Crise na Unasul começou depois do golpe no Brasil, diz Ernesto Samper

O ex-presidente da Colômbia, Ernesto Samper disse, nesta quarta-feira (22), que a crise na União das Nações Sul-Americanas (Unasul) teve início após o processo de impeachment no Brasil, que retirou Dilma Rousseff da presidência em 2016. O ex-mandatário conversou com a imprensa em São Paulo.

Ernesto Samper - Lucas Estanislau

Samper, que ocupava o cargo de secretário geral da organização desde 2014 e pediu afastamento após o impedimento da ex-presidenta brasileira, chamou o processo de golpe e afirmou que sua saída se deveu à resistência que enfrentou dentro da Unasul ao denunciar o impeachment como “ruptura democrática”.

“A crise na Unasul começou depois do golpe no Brasil. Minha saída da organização está ligada a isso. Eu disse que havia uma ruptura democrática no processo, mas alguns membros insistiam que existia uma suposta legalidade”, disse.

O ex-presidente colombiano também afirmou que a integração das nações latino-americanas em torno da organização depende da vitória do ex-presidente Luiz Inácio Lula da Silva nas próximas eleições presidenciais que acontecem em outubro.

“Se Lula ganhar as eleições no Brasil, a Unasul tem futuro. Não há outra pessoa que possa convocar um consenso neste momento senão Lula.
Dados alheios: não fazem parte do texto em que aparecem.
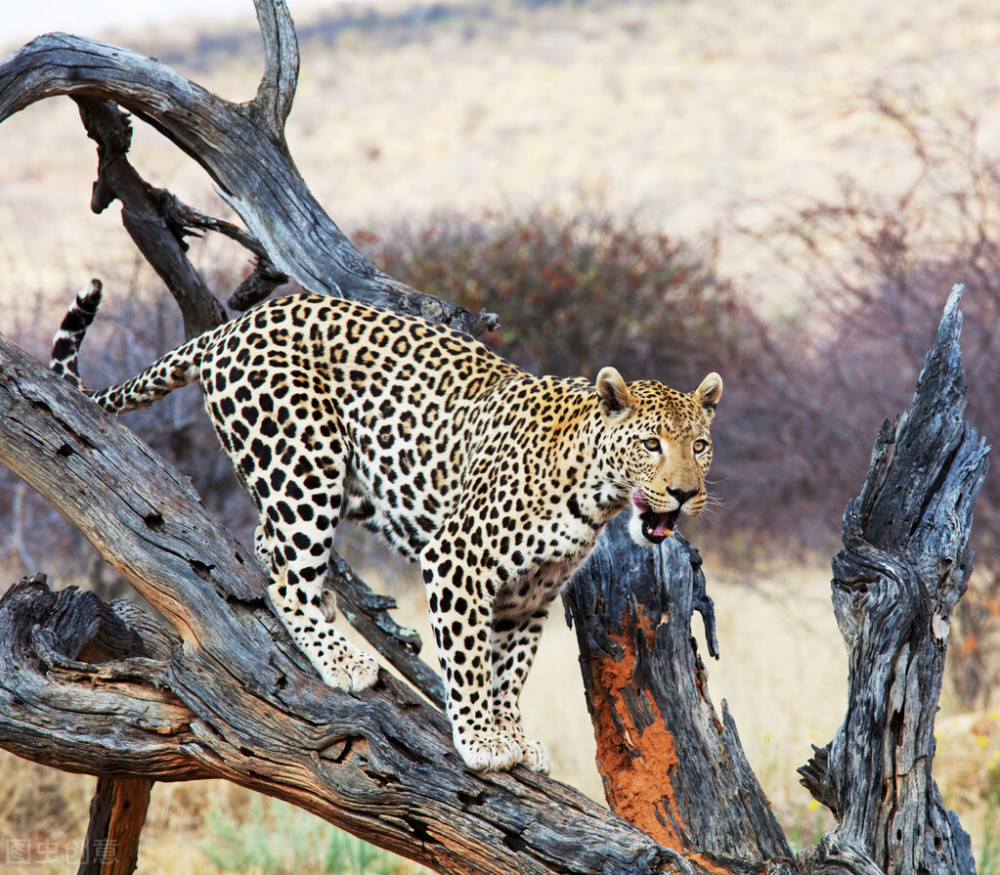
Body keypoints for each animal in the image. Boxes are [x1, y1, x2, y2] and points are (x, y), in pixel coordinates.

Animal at [50, 278, 724, 772]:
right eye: (652, 445)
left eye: (700, 445)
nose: (686, 493)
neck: (594, 493)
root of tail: (236, 325)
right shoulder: (459, 558)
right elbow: (470, 662)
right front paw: (480, 740)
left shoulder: (531, 594)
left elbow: (510, 671)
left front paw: (513, 735)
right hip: (303, 466)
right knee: (286, 578)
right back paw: (342, 657)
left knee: (275, 549)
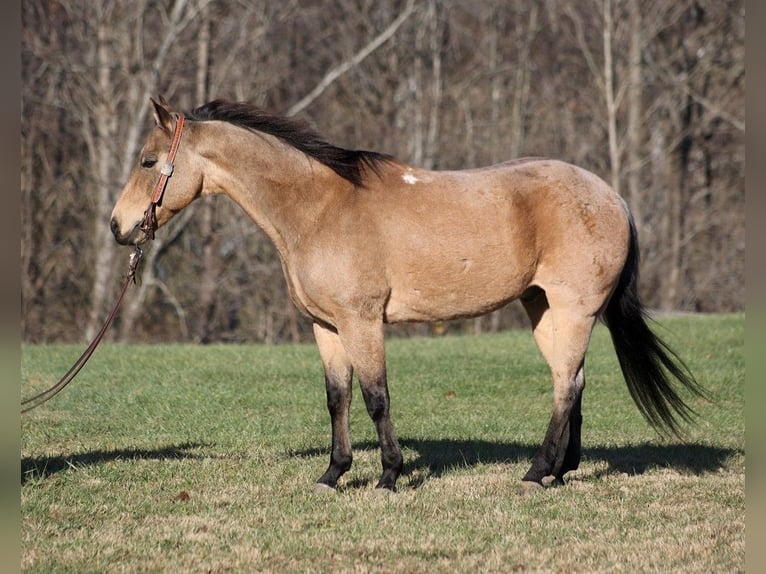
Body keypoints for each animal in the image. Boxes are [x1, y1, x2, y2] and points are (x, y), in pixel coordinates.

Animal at [109, 97, 708, 492]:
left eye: (146, 161)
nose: (118, 227)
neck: (320, 207)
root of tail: (612, 197)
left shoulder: (362, 322)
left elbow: (376, 396)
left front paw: (389, 476)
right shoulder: (326, 327)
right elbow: (338, 398)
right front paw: (332, 474)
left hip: (573, 308)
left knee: (566, 384)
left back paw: (537, 473)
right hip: (542, 308)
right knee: (575, 381)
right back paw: (562, 470)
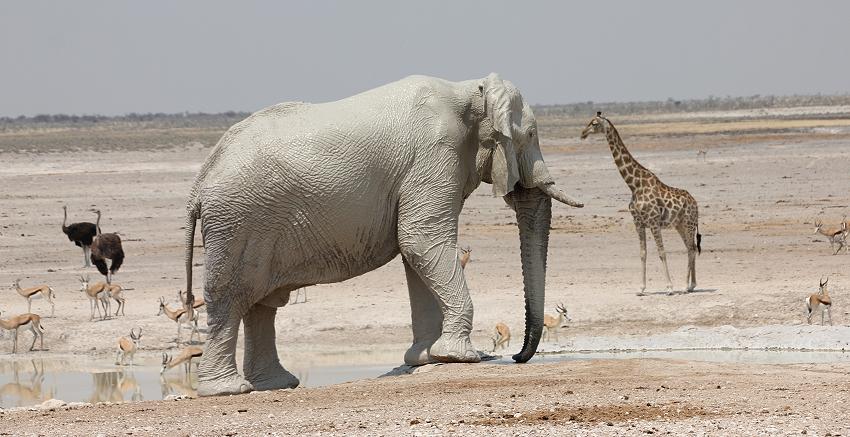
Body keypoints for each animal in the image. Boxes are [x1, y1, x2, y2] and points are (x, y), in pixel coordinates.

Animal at [185, 72, 584, 396]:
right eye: (530, 134)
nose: (517, 356)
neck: (469, 90)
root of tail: (199, 183)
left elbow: (416, 252)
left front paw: (426, 359)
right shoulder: (435, 156)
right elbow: (421, 240)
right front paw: (464, 356)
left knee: (261, 304)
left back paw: (276, 385)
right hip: (237, 221)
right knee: (231, 298)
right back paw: (229, 390)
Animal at [580, 112, 700, 294]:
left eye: (594, 123)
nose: (582, 133)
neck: (634, 185)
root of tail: (695, 203)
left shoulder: (653, 222)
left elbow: (662, 252)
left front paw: (669, 287)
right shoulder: (638, 222)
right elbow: (643, 253)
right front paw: (641, 288)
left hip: (689, 223)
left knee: (691, 249)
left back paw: (686, 286)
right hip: (679, 225)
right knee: (690, 247)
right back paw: (691, 285)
Ele é muito poderoso, tanto na esquerda quanto na direita; é como um transatlântico”, afirmou.

O órgão, criado em 2008 por iniciativa dos ex-presidentes Lula, Hugo Chávez, da Venezuela, e Néstor Kirchner, da Argentina, está sem um comando definitivo desde o começo de 2017, após Venezuela, Bolívia, Suriname e Equador vetarem a indicação do diplomata argentino José Octavio Bordón para assumir o cargo na secretaria geral.
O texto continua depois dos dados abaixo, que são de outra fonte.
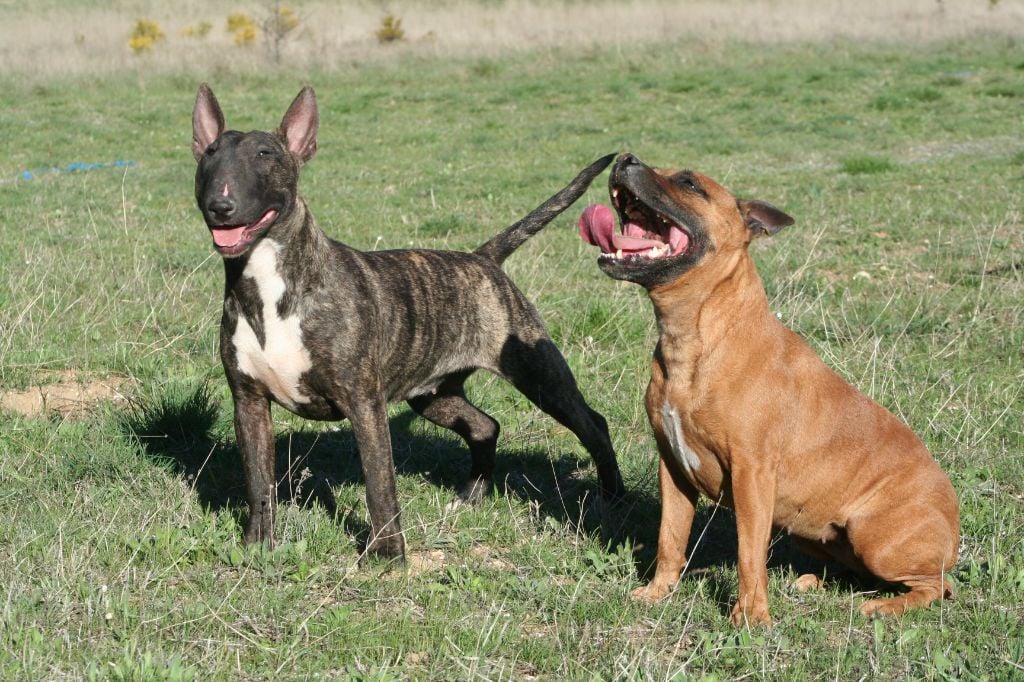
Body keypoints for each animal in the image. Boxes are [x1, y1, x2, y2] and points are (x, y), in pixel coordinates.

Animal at [190, 84, 625, 561]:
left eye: (265, 153)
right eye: (209, 153)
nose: (220, 205)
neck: (267, 282)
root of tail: (482, 258)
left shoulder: (364, 403)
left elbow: (380, 484)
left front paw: (386, 554)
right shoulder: (248, 402)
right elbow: (258, 481)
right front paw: (257, 546)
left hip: (539, 374)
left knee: (593, 424)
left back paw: (612, 498)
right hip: (433, 393)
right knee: (485, 426)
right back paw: (470, 497)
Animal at [578, 153, 959, 625]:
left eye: (689, 183)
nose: (625, 158)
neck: (698, 337)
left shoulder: (751, 474)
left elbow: (748, 555)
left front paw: (751, 619)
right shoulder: (673, 468)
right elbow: (670, 539)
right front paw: (657, 592)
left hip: (874, 536)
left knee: (937, 587)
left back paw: (885, 606)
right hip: (812, 531)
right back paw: (816, 582)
Em abril de 2018, as chancelarias de Brasil, Argentina, Paraguai, Colômbia, Chile e Peru enviaram uma carta à Presidência Pró-Tempore da Unasul comunicando a decisão de suspender por tempo indeterminado as participações das reuniões do bloco.

Três dias após tomar posse, o novo presidente da Colômbia, Iván Duque, anunciou que o país se retiraria da organização sob a alegação de que a Unasul seria “cúmplice da ditadura venezuelana”.

O chanceler colombiano, Carlos Holmes Trujillo, afirmou que o governo está negociando “com outros países que, aparentemente, querem seguir o mesmo caminho; se chegarmos a um consenso nessas consultas, faremos isso em conjunto”.

FARC e intervenção na Venezuela

Samper ainda disse acreditar que os acordos de paz assinados em 2016 entre o governo e o antigo grupo guerrilheiro FARC (hoje Forças Revolucionários Alternativas do Comum), “irão sobreviver” depois da chegada de Duque à presidência.

“Os acordos de Havana irão sobreviver ao governo de Iván Duque. Porém, a paz na Colômbia depende da continuação dos acordos com o ELN [Exército de Libertação Nacional]”, afirmou.
Segundo Samper, um dos fatores de desestabilização na região é a influência norte-americana, que se posiciona contra o governo de Nicolás Maduro na Venezuela. Ela estaria incitando um conflito entre Colômbia e a nação vizinha.

“Existem riscos reais de um conflito entre Colômbia e Venezuela e os EUA fortaleceriam conflitos fronteiriços entre os dois países”, disse o ex-presidente, que alertou sobre as consequências da não união dos países da América do Sul.

“Estamos falando de desintegração no momento em que a região está ameaçada por Trump. Seu muro não é apenas para o México, é para a América Latina”, afirmou.

Condenação de Lula

Para o ex-presidente colombiano, “não há uma prova que condene Lula” e todas as medidas tomadas pela imprensa e pelo judiciário do Brasil no caso do triplex do Guarujá são para impedir a candidatura do petista.

“Não apareceu a prova que seus inimigos procuravam, pois o eles estavam buscando não era uma sentença justa, mas um vitória política”, disse.

Samper ainda afirmou que a comunidade internacional está a favor do ex-presidente e que “se Lula não ganhar as eleições esse país irá retroceder 20 anos”.